Google opens source code for tools to support development of artificial intelligence models

Updated 5 months ago on June 03, 2024

In a normal year, Cloud Next - one of Google's two major annual developer conferences, the other being I/O - almost exclusively showcases managed and other closed-source, closed and locked down APIs products and services. But this year, either to encourage developer goodwill or to further its ecosystem ambitions (or both), Google introduced a number of open source tools, primarily aimed at supporting generative AI projects and infrastructure.

The first, MaxDiffusion, which Google quietly released in February, is a collection of benchmark implementations of various diffusion models - such as the Stable Diffusion image generator - that run on XLA devices. "XLA" stands for Accelerated Linear Algebra, an awkward acronym for a technique that optimizes and accelerates certain types of AI workloads, including fine-tuning and maintenance.

Google's proprietary Tensor Processing Units (TPUs) are XLA devices, as are Nvidia's recent GPUs.

In addition to MaxDiffusion, Google is launching JetStream, a new engine for running generative AI models - specifically text-generating models (this is not Stable Diffusion). JetStream currently only supports TPUs, with GPU compatibility expected to come in the future. Google says JetStream offers 3x the "performance per dollar" for models like Google's Gemma 7B and Meta's Llama 2.

"As customers bring their AI workloads into production, there is a growing need for a cost-effective compute stack that delivers high performance," wrote Mark Lohmeyer, head of compute and machine learning infrastructure at Google Cloud, in a blog post provided to TechCrunch. "JetStream helps fulfill this need ... and includes optimizations for popular open source models like Llama 2 and Gemma."

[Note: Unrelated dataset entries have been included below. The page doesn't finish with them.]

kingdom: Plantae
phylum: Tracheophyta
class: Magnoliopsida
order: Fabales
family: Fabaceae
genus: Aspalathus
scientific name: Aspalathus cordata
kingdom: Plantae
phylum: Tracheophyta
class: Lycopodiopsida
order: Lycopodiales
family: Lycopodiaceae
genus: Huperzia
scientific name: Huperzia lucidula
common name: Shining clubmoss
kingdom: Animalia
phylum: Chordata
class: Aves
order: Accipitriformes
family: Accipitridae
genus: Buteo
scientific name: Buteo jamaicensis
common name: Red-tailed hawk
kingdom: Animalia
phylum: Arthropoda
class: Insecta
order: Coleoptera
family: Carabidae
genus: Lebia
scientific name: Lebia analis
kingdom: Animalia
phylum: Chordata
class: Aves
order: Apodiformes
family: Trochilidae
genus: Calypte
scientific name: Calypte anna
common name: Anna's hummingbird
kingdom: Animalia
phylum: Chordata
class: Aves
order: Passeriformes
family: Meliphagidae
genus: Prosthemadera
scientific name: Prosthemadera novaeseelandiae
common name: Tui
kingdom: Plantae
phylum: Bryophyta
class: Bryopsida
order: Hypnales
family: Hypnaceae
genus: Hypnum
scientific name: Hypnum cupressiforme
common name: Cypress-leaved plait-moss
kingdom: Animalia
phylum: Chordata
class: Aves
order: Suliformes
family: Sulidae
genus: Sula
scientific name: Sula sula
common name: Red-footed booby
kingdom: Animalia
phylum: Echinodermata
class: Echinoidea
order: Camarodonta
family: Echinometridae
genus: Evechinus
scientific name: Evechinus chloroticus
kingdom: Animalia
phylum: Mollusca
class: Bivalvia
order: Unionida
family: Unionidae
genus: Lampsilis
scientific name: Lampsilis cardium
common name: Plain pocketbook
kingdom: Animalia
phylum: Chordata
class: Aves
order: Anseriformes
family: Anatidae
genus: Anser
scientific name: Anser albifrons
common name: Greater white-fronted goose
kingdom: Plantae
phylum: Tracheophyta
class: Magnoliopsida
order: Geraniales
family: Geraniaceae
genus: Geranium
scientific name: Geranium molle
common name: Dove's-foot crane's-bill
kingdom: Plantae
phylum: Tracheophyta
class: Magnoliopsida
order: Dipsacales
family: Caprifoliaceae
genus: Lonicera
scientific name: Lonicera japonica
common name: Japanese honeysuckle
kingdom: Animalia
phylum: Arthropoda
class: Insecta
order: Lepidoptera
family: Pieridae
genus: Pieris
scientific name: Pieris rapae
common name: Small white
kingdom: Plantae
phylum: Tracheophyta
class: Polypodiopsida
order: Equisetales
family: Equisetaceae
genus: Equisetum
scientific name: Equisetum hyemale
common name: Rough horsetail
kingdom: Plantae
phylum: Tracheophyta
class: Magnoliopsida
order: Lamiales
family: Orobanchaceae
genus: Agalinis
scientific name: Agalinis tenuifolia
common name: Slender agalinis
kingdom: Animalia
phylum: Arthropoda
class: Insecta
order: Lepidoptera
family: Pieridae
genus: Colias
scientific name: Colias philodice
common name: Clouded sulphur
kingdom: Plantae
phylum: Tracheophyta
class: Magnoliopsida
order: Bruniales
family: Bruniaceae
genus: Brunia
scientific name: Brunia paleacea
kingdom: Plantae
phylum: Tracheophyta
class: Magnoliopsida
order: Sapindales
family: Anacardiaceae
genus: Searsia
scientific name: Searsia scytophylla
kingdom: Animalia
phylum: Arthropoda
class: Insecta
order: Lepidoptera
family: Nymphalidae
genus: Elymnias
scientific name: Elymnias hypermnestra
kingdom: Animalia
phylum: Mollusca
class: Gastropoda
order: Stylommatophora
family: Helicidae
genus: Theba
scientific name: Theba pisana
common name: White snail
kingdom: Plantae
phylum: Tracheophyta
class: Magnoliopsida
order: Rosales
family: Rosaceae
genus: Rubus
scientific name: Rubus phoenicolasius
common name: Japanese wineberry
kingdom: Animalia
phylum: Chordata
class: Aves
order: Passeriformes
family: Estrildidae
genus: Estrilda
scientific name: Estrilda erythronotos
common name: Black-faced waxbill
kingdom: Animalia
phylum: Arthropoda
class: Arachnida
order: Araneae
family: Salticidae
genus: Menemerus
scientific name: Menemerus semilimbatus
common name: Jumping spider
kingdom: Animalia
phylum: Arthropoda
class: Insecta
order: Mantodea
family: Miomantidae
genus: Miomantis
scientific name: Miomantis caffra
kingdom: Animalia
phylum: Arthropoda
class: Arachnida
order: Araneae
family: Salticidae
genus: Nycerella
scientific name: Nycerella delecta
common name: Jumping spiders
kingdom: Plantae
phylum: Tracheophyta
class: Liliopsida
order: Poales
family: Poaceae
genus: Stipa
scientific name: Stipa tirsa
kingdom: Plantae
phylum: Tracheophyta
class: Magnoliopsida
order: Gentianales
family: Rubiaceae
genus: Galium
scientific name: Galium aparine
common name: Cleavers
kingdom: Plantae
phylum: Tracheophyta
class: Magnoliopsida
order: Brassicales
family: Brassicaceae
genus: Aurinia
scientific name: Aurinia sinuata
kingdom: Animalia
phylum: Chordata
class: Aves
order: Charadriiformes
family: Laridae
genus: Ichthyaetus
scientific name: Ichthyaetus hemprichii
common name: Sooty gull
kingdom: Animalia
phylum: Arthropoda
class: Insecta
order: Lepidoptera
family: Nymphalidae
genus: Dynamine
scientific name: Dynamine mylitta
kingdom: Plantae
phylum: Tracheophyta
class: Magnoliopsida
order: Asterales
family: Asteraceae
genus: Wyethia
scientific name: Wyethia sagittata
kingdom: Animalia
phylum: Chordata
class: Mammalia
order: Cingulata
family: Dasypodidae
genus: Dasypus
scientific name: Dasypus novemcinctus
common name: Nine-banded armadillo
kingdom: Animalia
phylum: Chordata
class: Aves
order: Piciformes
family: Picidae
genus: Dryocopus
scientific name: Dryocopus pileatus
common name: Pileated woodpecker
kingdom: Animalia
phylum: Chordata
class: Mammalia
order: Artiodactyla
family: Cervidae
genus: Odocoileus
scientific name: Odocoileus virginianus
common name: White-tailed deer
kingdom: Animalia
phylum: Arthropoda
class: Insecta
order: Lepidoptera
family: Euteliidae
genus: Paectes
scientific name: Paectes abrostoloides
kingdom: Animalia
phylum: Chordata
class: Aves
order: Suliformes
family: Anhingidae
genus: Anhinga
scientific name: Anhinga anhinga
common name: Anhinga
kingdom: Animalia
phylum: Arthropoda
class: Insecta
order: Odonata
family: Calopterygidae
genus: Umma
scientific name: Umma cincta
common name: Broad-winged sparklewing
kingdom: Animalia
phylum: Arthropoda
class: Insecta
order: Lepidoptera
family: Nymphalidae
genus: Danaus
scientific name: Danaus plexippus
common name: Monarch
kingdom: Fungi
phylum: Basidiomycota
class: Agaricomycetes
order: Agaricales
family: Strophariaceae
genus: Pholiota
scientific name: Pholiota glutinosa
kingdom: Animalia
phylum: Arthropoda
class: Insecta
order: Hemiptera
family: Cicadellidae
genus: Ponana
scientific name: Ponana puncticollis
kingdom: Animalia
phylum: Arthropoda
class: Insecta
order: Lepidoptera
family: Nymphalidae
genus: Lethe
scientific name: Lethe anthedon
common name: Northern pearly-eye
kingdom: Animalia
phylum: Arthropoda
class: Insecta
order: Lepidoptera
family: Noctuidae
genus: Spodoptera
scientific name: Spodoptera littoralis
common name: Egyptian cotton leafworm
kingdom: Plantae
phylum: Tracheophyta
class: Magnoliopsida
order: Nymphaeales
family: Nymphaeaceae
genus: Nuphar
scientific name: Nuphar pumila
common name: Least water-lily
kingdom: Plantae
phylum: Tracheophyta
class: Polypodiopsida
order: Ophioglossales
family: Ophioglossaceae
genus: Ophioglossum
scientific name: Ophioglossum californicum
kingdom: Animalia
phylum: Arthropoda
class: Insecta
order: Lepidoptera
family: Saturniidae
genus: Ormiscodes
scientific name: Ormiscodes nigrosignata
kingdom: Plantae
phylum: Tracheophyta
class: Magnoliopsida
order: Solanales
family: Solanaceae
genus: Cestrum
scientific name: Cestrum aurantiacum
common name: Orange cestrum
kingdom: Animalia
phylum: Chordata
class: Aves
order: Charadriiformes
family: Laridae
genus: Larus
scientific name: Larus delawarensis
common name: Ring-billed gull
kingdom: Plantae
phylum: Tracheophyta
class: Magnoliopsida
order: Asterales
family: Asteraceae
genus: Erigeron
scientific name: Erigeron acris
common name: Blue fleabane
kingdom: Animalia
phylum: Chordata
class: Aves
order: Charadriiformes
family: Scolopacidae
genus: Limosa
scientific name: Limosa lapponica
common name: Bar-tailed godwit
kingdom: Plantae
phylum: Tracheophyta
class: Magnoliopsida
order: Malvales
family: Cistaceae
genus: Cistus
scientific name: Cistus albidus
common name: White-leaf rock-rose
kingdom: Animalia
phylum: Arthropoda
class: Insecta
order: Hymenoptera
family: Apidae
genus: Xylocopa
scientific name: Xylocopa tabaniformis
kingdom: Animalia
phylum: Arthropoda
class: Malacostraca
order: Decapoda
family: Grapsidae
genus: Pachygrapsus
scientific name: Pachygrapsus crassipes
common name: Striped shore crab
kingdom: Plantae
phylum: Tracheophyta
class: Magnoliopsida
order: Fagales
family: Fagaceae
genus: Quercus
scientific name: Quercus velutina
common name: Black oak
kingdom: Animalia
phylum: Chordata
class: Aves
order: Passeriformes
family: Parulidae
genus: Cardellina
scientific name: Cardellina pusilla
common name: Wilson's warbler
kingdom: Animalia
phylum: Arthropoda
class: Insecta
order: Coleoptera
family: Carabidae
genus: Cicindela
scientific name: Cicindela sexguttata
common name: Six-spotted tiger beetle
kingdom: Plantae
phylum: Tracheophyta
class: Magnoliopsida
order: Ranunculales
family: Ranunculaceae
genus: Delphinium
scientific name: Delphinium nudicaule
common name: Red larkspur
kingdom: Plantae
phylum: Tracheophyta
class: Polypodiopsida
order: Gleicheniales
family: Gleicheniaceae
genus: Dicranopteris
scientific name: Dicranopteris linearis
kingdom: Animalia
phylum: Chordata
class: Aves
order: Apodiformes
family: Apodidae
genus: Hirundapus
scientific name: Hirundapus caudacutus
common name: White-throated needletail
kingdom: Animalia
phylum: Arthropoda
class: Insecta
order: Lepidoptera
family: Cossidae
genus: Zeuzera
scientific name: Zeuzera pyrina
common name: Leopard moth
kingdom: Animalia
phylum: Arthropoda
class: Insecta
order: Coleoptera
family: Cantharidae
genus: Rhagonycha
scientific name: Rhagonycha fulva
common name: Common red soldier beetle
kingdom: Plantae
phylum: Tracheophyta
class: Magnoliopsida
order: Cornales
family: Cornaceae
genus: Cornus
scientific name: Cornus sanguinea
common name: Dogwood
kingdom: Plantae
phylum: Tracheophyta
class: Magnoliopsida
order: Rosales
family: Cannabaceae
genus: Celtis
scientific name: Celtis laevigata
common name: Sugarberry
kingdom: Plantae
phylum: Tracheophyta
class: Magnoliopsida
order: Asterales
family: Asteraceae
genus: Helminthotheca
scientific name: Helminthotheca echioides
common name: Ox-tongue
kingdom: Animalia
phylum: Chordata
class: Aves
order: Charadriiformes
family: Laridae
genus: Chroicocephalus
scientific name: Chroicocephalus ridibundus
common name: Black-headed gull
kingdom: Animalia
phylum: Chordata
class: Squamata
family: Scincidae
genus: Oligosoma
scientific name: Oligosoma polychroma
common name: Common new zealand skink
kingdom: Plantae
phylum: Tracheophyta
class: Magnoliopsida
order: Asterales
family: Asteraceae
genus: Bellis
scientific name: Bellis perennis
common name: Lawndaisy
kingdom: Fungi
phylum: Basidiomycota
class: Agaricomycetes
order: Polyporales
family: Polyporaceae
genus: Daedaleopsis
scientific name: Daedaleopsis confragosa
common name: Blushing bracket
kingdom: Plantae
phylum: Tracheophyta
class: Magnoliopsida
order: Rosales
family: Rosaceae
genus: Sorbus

A 3x improvement is a pretty loud claim, and it's not exactly clear how Google arrived at that figure. By using what generation of TPU? Compared to which base engine? And how is "performance" even defined?

I've asked Google all of these questions and will update this post if I get an answer.

Penultimate on Google's list of open source contributions are new additions to MaxText, a collection of text-generating AI models designed for cloud computing on Nvidia TPUs and GPUs. MaxText now includes Gemma 7B, GPT-3 (the predecessor to GPT-4) from OpenAI, Llama 2 and models from AI startup Mistral - all of which Google says can be customized to meet the needs of developers.

We have significantly optimized the performance of [models] on TPUs, and have also worked closely with Nvidia to optimize performance on large GPU clusters," said Lohmeyer. "These improvements maximize GPU and TPU utilization, leading to improved power efficiency and cost optimization."

Finally, Google has partnered with Hugging Face, an AI startup, to create Optimum TPU, which provides tools to port certain AI workloads to TPUs. According to Google, the goal is to lower the barrier to deploying generative AI models on TPU hardware - particularly text-generating models.

But the Optimum TPU is a bit limited in what it can do at the moment. The only model it works with is Gemma 7B. And Optimum TPU does not yet support training generative models on TPU - only running them.